Provided text:
************
# Engine "clatter" on startup... Any ideas?



## justinmcgiver (Oct 6, 2009)

I acquired my 2002 Passat with a blown motor about 9 months ago and immediately swapped a junkyard motor in. I was told it was from a 2003 and had only 50kmi on it. 
So far, 10kmi later the engine is performing flawlessly and seems to be performing at optimal levels... great milage and making appropriate hp on the dyno. 
I am having one alarming issue which I started noticing about a month after I got it on the road. Upon cold startup, usually when the car has been sitting for more than a few hours, I get a loud clattering sound from the engine. The clatter lasts from 1 to 2 seconds and then goes away completely. I have checked out several other V630v's and none seem to make the same noise. Wondering if this is an indicator of some impending disaster. Should I be worried? Any input would be greatly appreciated as I am new to VW's and their motors. Thanks,
Justin


----------



## justinmcgiver (Oct 6, 2009)

*Re: Engine "clatter" on startup... Any ideas? (justinmcgiver)*

Ok, with some research it looks like this could be a cam adjuster problem... 
Can anyone elaborate?


----------



## ismule (Mar 8, 2005)

*Re: Engine "clatter" on startup... Any ideas? (justinmcgiver)*

I have a 2002 Passet got it new, makes a clatter when engine cold for 1 to 2 seconds to, started at 10,000, asked VW Dealer did not know , I now have 145,000 on it it still does it some times had no valve issues, runs great . I do not think its the valve train, but think it is the injectors pumping up building up pressure but not for sure.
Cheers


----------



## handsome rob is taken (Apr 7, 2009)

about 90% sure its just the cam chain adjusters.


----------



## ismule (Mar 8, 2005)

*Re: (handsome rob is taken)*

If cam chains has slack, Y not every start up, or more often on start up, just when cold engine after sitting all night , never had it happen when warmed up, operating Temp., just on cold start up. ?


----------



## underdog is here (Jul 20, 2009)

*Re: Engine "clatter" on startup... Any ideas? (justinmcgiver)*

My 2001 a4 (2.8 30v ATQ)makes the same noise. Since it only happens on a cold start-up, I just assumed it was the valvetrain getting beat up a little until the oil pressure built up. ?????
************
Data for review:
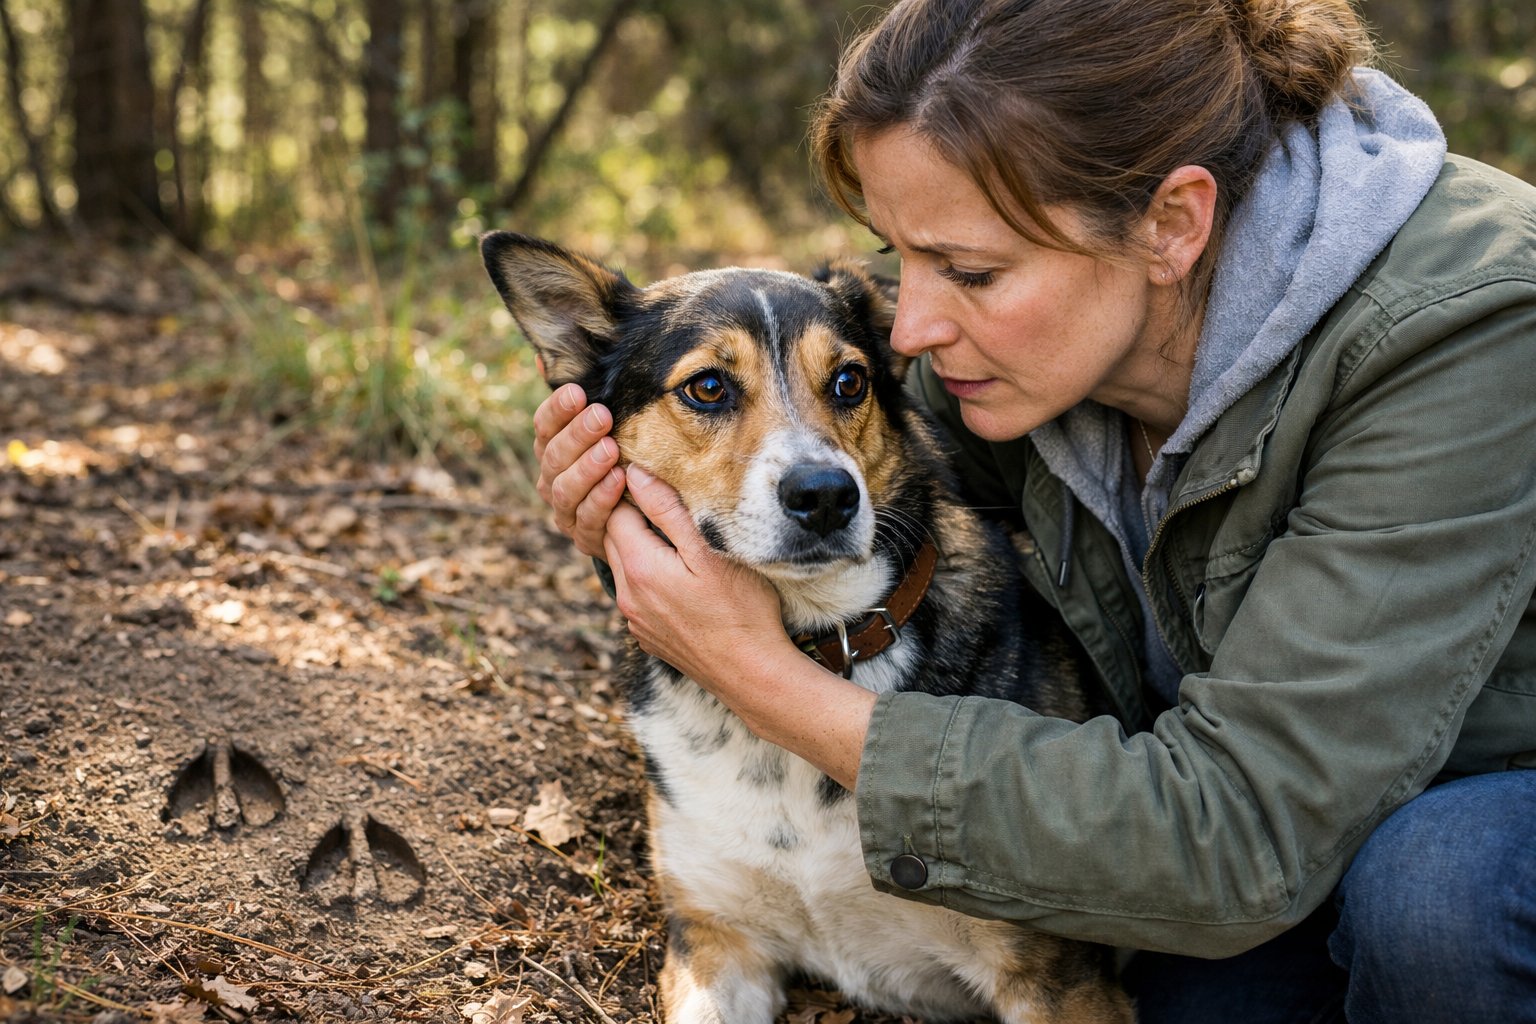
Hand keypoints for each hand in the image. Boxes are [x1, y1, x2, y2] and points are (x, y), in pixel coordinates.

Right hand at [532, 383, 624, 558]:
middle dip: (578, 435)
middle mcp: (551, 479)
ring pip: (565, 489)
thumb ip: (578, 399)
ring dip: (587, 468)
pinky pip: (589, 519)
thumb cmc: (616, 459)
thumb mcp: (602, 427)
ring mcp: (564, 510)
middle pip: (554, 456)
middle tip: (602, 416)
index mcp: (550, 448)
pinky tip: (620, 480)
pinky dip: (602, 500)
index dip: (557, 409)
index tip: (578, 392)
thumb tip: (544, 357)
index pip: (544, 426)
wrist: (635, 519)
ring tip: (611, 449)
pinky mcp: (583, 537)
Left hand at [603, 465, 788, 687]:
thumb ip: (667, 511)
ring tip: (672, 535)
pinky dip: (648, 578)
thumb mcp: (709, 550)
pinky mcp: (646, 636)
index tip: (652, 478)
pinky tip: (679, 577)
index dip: (630, 491)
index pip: (614, 513)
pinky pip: (636, 595)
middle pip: (612, 539)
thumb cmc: (741, 609)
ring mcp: (635, 620)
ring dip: (638, 547)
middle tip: (660, 498)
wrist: (750, 673)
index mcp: (639, 568)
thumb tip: (634, 474)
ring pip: (623, 568)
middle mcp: (627, 595)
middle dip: (629, 516)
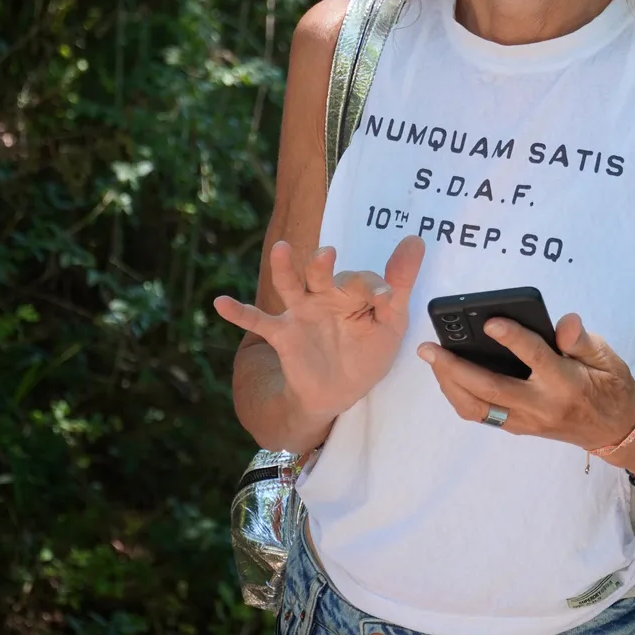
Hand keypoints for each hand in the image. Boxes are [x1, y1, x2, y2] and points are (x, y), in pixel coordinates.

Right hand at [214, 235, 424, 420]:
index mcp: (352, 292)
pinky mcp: (283, 334)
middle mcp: (323, 295)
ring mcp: (300, 313)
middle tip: (328, 255)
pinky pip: (258, 321)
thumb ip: (399, 286)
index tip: (387, 296)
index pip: (362, 281)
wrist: (338, 392)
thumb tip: (415, 242)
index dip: (375, 285)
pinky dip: (239, 312)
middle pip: (320, 272)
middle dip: (323, 264)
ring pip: (290, 285)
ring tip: (281, 249)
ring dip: (284, 268)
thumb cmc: (366, 353)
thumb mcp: (391, 323)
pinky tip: (220, 302)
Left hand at [416, 311, 634, 450]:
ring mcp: (527, 421)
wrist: (615, 430)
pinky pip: (482, 415)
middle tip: (429, 347)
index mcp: (567, 382)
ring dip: (450, 384)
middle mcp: (542, 405)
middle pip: (491, 389)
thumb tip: (565, 321)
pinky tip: (448, 376)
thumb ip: (581, 339)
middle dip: (455, 368)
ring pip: (478, 408)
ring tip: (432, 360)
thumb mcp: (606, 357)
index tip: (490, 321)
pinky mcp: (518, 428)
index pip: (535, 358)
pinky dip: (460, 396)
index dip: (513, 338)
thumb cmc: (609, 385)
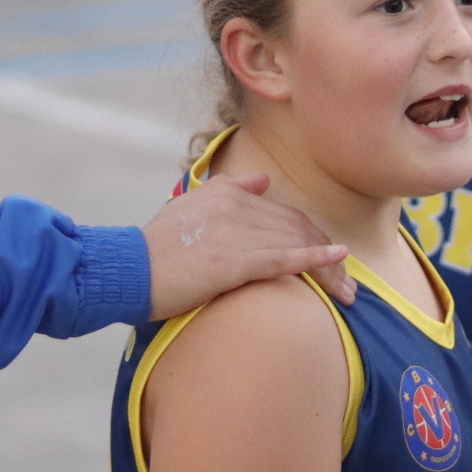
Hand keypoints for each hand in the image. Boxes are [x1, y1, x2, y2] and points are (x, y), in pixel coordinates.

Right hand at [141, 171, 353, 319]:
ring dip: (329, 269)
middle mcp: (234, 207)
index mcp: (227, 194)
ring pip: (295, 244)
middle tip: (348, 284)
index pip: (285, 213)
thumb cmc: (155, 247)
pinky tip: (338, 262)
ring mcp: (233, 234)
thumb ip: (229, 188)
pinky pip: (282, 259)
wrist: (123, 271)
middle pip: (298, 227)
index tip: (331, 259)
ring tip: (348, 292)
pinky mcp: (229, 262)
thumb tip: (264, 180)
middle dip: (328, 255)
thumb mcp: (189, 205)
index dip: (313, 237)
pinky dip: (315, 259)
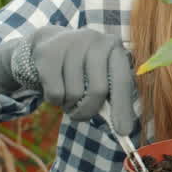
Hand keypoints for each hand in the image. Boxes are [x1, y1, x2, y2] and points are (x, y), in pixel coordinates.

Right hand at [0, 25, 135, 135]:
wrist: (50, 43)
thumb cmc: (84, 66)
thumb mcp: (103, 73)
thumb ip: (113, 96)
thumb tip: (123, 129)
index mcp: (114, 47)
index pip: (122, 81)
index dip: (123, 108)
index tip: (123, 131)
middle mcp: (95, 41)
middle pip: (97, 91)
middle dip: (89, 110)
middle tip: (80, 114)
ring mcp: (70, 44)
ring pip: (74, 94)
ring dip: (70, 105)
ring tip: (68, 95)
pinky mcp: (48, 54)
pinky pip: (55, 94)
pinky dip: (55, 101)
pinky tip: (56, 88)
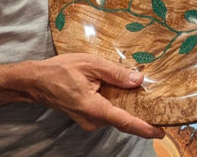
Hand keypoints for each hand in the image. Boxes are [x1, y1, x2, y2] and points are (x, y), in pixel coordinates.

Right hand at [25, 53, 164, 138]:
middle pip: (123, 120)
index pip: (125, 122)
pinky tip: (121, 92)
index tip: (161, 131)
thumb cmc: (59, 70)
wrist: (35, 81)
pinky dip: (116, 105)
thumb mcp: (90, 65)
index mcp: (94, 108)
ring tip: (143, 95)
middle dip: (141, 114)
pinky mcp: (86, 117)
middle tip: (159, 106)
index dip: (145, 128)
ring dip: (128, 108)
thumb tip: (138, 81)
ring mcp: (88, 121)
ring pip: (115, 116)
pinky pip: (106, 113)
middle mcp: (92, 120)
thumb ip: (115, 73)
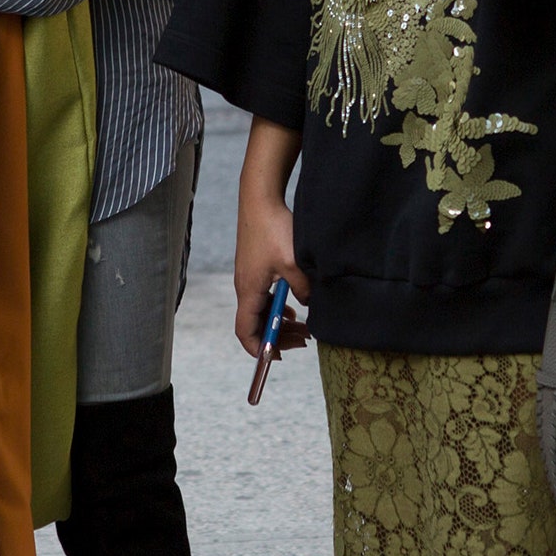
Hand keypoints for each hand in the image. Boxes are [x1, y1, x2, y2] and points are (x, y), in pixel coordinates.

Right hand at [234, 189, 308, 360]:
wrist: (260, 199)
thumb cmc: (273, 229)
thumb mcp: (294, 264)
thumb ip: (303, 289)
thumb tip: (310, 306)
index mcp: (249, 290)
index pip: (245, 331)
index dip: (260, 349)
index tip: (279, 356)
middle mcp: (245, 287)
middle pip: (255, 324)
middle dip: (278, 337)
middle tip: (305, 342)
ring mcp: (249, 277)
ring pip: (262, 311)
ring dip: (281, 322)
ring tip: (305, 328)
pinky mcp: (257, 268)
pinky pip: (265, 297)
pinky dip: (279, 307)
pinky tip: (293, 308)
************
Task description: Can you resume the forum thread on the cold-start engine clatter, carrying it on after its last post?

Reply:
----------



## notsoslow (Nov 5, 2009)

*Re: Engine "clatter" on startup... Any ideas? (underdog is here)*

My 98 audi 2.8l does the same thing on cold start up. I thought it might be some sort of valve clatter when cold, i swithed to Royal Purple and it is not as bad as it was buy it is still there.


----------



## ismule (Mar 8, 2005)

*Re: Engine "clatter" on startup... Any ideas? (justinmcgiver)*

I tried to video this today , the video did not have the proper lighting but the sound is there , 11/28/09 at 5:00 AM. temperature at 31 degrees, sitting 10 hr. Just turning the key and no fuel.

http://www.youtube.com/watch?v=AvDl0WQIx9o 
I have a 2002 Passat got it new, makes a clatter when engine cold for 1 to 2 seconds to, started at 10,000, asked VW Dealer did not know , I now have 145,000 on it it still does it some times had no valve issues, runs great . I do not think its the valve train, There are no hydraulic lifters so they don't need to build up oil pressure, if there was that much clearance between the cam to valve don't think oil would quit the clatter down. 
That's why I think it is the injectors pumping up, building up pressure but not for sure. 
Just More input ????
Cheers


----------



## No self control (Oct 13, 2008)

*Re: Engine "clatter" on startup... Any ideas? (justinmcgiver)*

According the Bentley service manual irregular valve noises when starting engine are normal. My 03 passat does this on every cold start.


----------



## MEDEL514 (Jan 12, 2002)

*Re: Engine "clatter" on startup... Any ideas? (No self control)*


_Quote, originally posted by *No self control* »_According the Bentley service manual irregular valve noises when starting engine are normal. My 03 passat does this on every cold start. 

I wish there was a way to fix this, I'm having this same problem now, but never had it before I rebuilt my motor. Since the rebuild, it makes the smae clatter for 1 to 2 seconds as heard on the YouTube Video. Had me worried for a while, but it was only on cold start up, so I thought it was the cam tentioners building up pressure too. I still cringe a little every time I hear it.


----------



## uglybaby (Mar 19, 2006)

*Re: Engine "clatter" on startup... Any ideas? (MEDEL514)*

cam chain actuator? I know my 1 .8t had this issue. There is a brief moment of low pressure which goes away quite quick. VW said no change of actuator will reduce noise or fix the problem as a new actuator will likely give same result. Not a good answer, but never got worse on my engine.


----------



## 4Motion_in_the_Ocean (Oct 19, 2009)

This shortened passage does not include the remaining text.